What questions should I ask if they ask me if I have any questions at the end of my interview which is tomorrow


----------



## MF Dagger (Dec 24, 2007)

Ask em if you can use the company truck to do side jobs. 




Just kidding. Probably shouldn't do that.


----------



## knaack134 (Jan 20, 2009)

Thank them for their time and consideration. What local are you going for?


----------



## mjd56 (Aug 11, 2008)

local 701 but also on 134 list


----------



## PhatElvis (Jan 23, 2009)

When can I start?


----------



## Bkessler (Feb 14, 2007)

Is it true electricians make a lot of money and don't have to work hard?


----------



## ce2two (Oct 4, 2008)

Bkessler said:


> Is it true electricians make a lot of money and don't have to work hard?


 Whats alot of money, electricians work hard :yes: $$$150,000 a year bring home , for california :yes:


----------



## Waterb96 (Apr 25, 2008)

mjd56: I was there today too interviewing. Went OK I guess. Quick that's for sure. How was your interview?


----------



## nap (Dec 26, 2007)

ce2two said:


> Whats alot of money, electricians work hard :yes: $$$150,000 a year bring home , for california :yes:


contrary to what some provide as info;

the Bureau of Labor Statistics lists a construction electrician in California earns a mean wage of $53,240 annually.

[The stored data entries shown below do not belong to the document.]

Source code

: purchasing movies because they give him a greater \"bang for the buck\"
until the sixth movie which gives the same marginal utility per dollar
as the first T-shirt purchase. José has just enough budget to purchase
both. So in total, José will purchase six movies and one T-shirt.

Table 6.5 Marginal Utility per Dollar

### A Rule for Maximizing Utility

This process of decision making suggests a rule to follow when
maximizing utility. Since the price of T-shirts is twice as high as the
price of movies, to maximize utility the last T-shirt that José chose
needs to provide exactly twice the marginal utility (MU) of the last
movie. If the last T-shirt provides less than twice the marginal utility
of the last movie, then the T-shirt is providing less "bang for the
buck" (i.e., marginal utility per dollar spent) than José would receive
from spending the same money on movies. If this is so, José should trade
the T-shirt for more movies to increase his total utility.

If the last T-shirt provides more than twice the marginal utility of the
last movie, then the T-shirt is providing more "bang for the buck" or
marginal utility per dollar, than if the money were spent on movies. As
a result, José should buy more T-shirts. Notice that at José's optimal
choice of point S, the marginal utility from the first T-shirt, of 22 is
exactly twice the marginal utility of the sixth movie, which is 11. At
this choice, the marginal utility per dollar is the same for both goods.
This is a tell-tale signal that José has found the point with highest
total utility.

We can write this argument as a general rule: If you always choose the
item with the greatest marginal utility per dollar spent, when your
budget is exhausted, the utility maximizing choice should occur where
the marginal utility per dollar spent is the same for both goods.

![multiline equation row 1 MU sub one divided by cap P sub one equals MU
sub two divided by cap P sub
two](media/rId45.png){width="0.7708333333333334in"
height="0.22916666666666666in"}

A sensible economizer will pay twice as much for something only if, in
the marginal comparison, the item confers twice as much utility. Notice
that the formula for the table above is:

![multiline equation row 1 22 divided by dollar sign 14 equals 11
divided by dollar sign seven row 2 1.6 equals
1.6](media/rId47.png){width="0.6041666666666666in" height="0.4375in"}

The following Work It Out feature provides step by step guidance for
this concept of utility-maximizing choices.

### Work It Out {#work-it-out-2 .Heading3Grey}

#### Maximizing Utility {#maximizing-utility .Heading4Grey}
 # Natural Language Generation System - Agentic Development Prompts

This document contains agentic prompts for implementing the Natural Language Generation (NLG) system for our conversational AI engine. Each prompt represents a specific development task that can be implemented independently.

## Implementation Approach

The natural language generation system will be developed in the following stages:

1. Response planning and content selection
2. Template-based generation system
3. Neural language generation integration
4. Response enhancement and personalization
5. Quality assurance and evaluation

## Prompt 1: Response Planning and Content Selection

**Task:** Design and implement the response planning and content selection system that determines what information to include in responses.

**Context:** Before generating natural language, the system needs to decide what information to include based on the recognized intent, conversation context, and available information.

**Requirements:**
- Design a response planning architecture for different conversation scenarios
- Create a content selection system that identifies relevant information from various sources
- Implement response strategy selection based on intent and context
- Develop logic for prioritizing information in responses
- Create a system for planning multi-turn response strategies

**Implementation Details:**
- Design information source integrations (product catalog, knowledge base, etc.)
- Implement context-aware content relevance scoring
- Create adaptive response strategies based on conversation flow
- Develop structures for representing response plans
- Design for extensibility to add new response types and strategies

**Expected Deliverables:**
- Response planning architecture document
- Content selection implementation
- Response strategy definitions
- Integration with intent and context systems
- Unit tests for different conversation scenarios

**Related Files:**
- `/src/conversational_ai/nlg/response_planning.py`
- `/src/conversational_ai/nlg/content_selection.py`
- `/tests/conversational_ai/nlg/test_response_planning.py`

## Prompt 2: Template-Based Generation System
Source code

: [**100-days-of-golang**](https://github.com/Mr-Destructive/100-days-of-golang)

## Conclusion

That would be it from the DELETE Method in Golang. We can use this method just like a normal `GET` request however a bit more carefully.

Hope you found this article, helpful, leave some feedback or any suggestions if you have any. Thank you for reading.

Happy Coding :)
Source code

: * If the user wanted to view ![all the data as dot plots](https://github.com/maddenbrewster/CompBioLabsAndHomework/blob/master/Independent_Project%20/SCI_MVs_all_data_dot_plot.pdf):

Electrical maintenance and repair techs wages vary but the highest group earns a mean wage of $60,840.

I could not find, readily, if this was a wage and benefit package or just wages but in either case, it would be for gross wages, not take home (net) wages.

source: http://www.bls.gov/oes/2007/may/oes_ca.htm


----------



## knaack134 (Jan 20, 2009)

Bkessler said:


> Is it true electricians make a lot of money and don't have to work hard?


Is that true where you live?


----------



## mjd56 (Aug 11, 2008)

It was quick & it doesn't sound like their taking many guys


----------